An Asian tiger in the making

Bangladesh’s development has lessons for the neighbourhood, particularly on nurturing human capital

Bangladesh, for its part, has ambitiously raised its sights to be among the largest 25 economies in the world by 2030, and a developed and prosperous nation by 2041.
Bangladesh, for its part, has ambitiously raised its sights to be among the largest 25 economies in the world by 2030, and a developed and prosperous nation by 2041.

After wresting independence from Pakistan 50 years ago, Bangladesh has made rapid strides in economic development. By crossing the threshold level of per capita income over the past two decades, this nation of 165 million people reached lower middle-income status six years ago. It is also expected to graduate from the United Nation’s least developed country status to a fully-fledged developing country status (along with Nepal) over a transition period of five years from now.
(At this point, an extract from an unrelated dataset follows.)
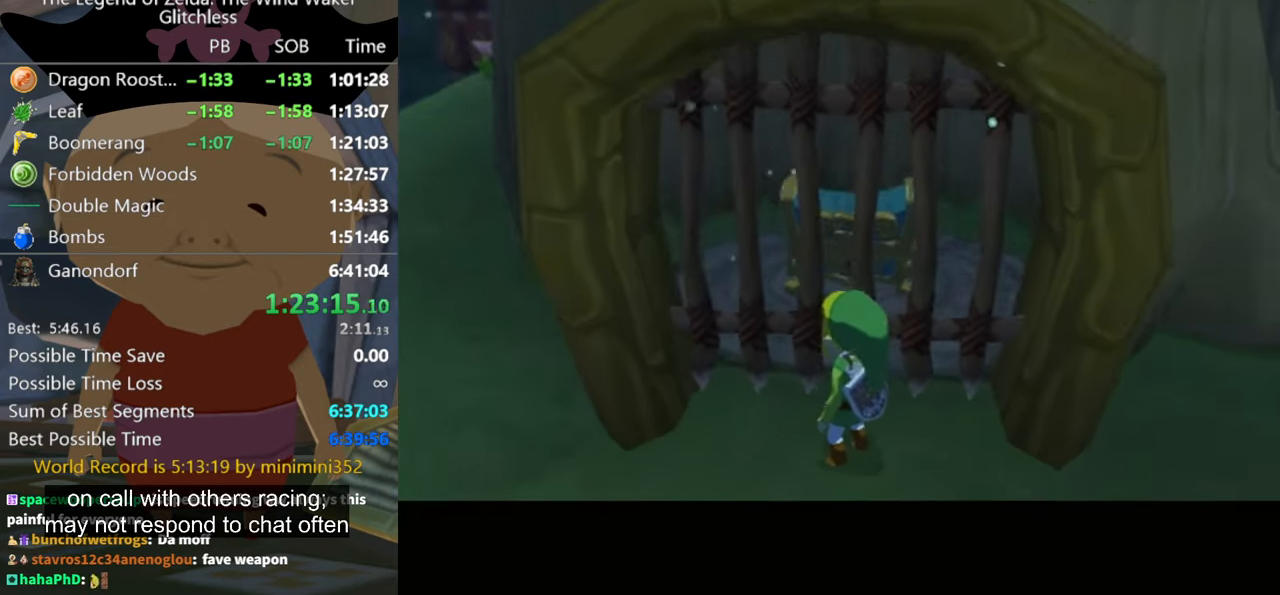
{"buttons": [], "left_stick": "up", "right_stick": "center", "button_events": []}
Bangladesh, for its part, has ambitiously raised its sights to be among the largest 25 economies in the world by 2030, and a developed and prosperous nation by 2041.

The narrative of this nation’s turnaround in economic fortunes is best reflected in its position vis-a-vis Pakistan. In 1971, it was much poorer with a per capita GDP of $133.6, a third lower than Pakistan’s $178.5. In 2020, the position sharply transformed being two–thirds higher at $1,968.8 as against $1,193.7 of Pakistan, as estimated by the World Bank. Bangladesh, in fact, jumped ahead five years ago and the gap has widened every year thereafter. Even in terms of the absolute size of the economy, Bangladesh is currently larger than Pakistan. For the first time in 2019, its nominal GDP exceeded that of Pakistan by 9%, at $302.6 billion.

Before its war of independence, Bangladesh was also hit by a cyclone that killed hundreds of thousands in 1970. The country’s independence leader, the late Sheikh Mujibur Rahman, then complained that Pakistan had not shared its bumper wheat crop or “given a yard of cloth for our shrouds”, according to The Economist. For a country that was once short of cloth for shrouds, it now exports more ready-made garments to the world market than India and Pakistan! Bangladesh’s export-led model of development is the major factor behind its growth dynamism and has altered its status from being a bottomless basket case to an Asian tiger in-the-making! Bangladesh’s outward orientation has a bearing on its resilience in coping with the viral pandemic. In 2020-21, its 5% GDP growth contrasts favourably with the devastation in Maldives whose growth could shrink by as much as 33.6%, followed by India with negative growth of 7.3%, Sri Lanka’s minus 3.6%. To be sure, the Covid-19 pandemic contributed to a shriveling of export opportunities, resulting in a sharp decline in manufacturing of readymade garments. Thousands of garment workers were laid off. However, the government’s stimulus package provided firms with access to working capital and low-cost loans to sustain operations and retain employees. Private consumption also held up due to remittance inflows from expatriate Bangladeshis. The grounds for cautious optimism for even faster GDP growth of 6.4% in 2021-22 are that external demand for readymade garments is stabilising although the overall recovery is still fragile , according to the WB’s latest South Asia Economic Focus.

Bangladesh’s resilience is largely due to its model of development. It is a frontrunner in improving the socio-economic conditions of its population, especially women. A much higher proportion of workers such as school teachers, family planning workers, health carers, immunisation workers and even garment factory workers are women. Huge gains on the health front are reflected in lower rates of infant, child and maternal mortality. Primary school enrollment ratios, too, are higher. Life expectancy at birth was higher in India in 1990, but that rapidly reversed in the succeeding decades. Bangladeshis currently have a life expectancy three years longer than a typical Indian or five years than a Pakistani. India’s economy may be 8-times larger but it has much to learn from Bangladesh to improve its baseline of human development.